Nakazato said he was not a flight risk since he had not run during the investigation. "If you do flee, I am going to issue an arrest warrant and I am going to send the marshal service to hunt you down," he added.
MARIJUANA SMOKE IN COCKPIT
The two indictments cover dozens of pages.
Prosecutors argue Nicholas stocked a warehouse with drugs and electronics for parties. A pilot flying Nicholas and friends between Orange County and Las Vegas in 2001 once had to wear an oxygen mask to avoid marijuana smoke, the papers said.
Based in the quiet, conservative Orange County city of Irvine, Broadcom is one of Southern California's top technology firms, making microchips for everything from Apple iPhones to networking equipment.

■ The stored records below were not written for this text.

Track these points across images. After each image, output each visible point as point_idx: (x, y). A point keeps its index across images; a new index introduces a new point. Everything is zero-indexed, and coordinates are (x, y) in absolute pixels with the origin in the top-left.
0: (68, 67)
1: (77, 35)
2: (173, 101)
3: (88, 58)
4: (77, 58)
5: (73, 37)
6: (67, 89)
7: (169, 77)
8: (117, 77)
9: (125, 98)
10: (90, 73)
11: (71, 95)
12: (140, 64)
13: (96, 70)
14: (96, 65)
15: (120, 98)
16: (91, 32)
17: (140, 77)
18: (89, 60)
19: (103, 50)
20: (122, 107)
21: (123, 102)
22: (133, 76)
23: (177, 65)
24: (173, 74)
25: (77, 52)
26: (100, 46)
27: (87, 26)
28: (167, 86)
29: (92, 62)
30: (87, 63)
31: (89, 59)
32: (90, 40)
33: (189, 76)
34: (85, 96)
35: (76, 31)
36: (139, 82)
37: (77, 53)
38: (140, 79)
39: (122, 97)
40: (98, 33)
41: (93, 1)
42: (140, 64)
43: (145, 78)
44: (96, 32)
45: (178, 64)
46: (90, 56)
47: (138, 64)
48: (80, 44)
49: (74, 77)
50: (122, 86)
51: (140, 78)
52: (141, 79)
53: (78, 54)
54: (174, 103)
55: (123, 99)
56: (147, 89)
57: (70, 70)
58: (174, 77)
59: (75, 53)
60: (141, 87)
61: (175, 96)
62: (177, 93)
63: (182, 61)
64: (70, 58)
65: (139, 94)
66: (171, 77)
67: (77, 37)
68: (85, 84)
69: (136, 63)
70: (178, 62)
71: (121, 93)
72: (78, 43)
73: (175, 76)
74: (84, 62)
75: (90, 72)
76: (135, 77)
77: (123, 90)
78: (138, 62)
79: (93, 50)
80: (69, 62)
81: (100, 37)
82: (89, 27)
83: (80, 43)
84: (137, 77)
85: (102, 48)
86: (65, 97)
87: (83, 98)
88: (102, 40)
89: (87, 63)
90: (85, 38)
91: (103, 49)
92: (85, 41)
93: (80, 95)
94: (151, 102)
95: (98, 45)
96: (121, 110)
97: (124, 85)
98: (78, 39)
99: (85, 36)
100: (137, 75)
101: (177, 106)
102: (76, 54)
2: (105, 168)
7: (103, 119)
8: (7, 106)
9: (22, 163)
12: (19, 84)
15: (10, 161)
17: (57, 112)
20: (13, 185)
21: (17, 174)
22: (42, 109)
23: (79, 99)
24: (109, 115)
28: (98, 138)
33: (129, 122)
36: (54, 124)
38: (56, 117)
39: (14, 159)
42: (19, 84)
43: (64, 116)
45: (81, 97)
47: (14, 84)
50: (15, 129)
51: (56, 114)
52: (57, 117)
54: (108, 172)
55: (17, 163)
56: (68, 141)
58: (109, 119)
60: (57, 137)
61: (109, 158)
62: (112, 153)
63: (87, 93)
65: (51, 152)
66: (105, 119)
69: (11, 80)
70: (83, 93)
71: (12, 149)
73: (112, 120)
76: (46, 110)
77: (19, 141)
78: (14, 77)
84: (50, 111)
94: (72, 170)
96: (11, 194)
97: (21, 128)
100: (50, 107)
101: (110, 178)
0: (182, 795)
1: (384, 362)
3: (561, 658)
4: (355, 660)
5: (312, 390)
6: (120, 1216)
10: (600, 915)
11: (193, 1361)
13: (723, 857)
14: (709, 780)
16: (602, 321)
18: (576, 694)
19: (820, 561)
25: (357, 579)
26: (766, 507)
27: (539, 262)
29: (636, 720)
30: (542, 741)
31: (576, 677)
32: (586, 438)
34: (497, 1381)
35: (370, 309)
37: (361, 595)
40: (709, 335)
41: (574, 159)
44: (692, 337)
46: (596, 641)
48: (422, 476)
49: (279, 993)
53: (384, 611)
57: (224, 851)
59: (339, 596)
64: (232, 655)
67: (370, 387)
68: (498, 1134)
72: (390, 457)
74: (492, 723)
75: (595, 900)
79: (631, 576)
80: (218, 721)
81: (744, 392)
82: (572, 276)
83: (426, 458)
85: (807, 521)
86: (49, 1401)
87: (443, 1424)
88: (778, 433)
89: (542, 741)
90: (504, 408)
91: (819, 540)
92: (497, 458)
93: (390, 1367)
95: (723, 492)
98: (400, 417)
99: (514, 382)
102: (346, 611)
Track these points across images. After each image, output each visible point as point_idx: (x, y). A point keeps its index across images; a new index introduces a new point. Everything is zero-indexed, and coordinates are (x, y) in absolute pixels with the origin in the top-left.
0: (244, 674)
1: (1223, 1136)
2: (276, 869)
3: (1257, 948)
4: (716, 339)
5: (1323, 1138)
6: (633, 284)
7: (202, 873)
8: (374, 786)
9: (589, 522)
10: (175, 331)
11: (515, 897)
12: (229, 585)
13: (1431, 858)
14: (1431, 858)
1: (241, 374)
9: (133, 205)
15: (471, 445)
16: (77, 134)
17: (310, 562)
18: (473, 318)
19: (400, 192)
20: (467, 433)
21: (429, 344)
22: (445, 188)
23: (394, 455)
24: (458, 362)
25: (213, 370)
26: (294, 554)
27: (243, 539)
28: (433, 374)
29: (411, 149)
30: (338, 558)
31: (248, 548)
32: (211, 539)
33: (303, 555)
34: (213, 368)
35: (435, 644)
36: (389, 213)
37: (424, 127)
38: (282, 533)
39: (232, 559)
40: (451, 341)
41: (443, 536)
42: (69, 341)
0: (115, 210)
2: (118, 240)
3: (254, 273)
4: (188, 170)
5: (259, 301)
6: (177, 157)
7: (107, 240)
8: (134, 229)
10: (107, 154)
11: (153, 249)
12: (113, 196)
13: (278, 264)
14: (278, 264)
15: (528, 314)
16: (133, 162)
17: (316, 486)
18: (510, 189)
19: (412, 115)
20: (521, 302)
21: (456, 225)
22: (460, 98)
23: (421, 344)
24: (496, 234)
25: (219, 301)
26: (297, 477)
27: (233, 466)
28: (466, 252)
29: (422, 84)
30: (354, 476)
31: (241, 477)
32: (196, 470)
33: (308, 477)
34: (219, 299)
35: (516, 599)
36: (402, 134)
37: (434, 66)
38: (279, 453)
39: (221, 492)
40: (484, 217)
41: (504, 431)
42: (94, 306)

Nicholas, a microchip engineer, founded it out of his home in 1991 with former PhD adviser Henry Samueli. A decade later, Nicholas was getting itemized receipts for drugs and having his assistant buy as much as $10,000 of narcotics for him, the government charges.
Started with $5,000 from each founder, Broadcom is now worth nearly $13 billion. But in 2007 it restated financial results and took more than $2.2 billion in charges for additional compensation expenses of options given to employees with manipulated dates in order to maximize their value.
The company in April agreed to pay $12 million to settle U.S. Securities and Exchange Commission backdating charges, while last month the SEC filed civil charges against Nicholas, Samueli, Ruehle and General Counsel David Dull.
Thursday's 21-count backdating indictment charges Nicholas and Ruehle with fraud and false statements. A four-charge narcotics indictment charges Nicholas with obtaining and distributing drugs.
"The drug case seems to be a lot stronger. There are many acts alleged in that indictment that would require the government to have first-hand-witness accounts," said former federal prosector Dan Margolis, a white-collar defense lawyer.
As for the backdating charges, "In those cases there is more of a possibility for arguing that 'I was not fully familiar with the accounting guidance'," he said.
Ruehle's attorney, Richard Marmaro, called the issue an inadvertent "technical accounting error". "This is a classic case of government overreaching," Marmaro said in a statement.
Shares of Broadcom closed 2.3 percent higher at $28.75.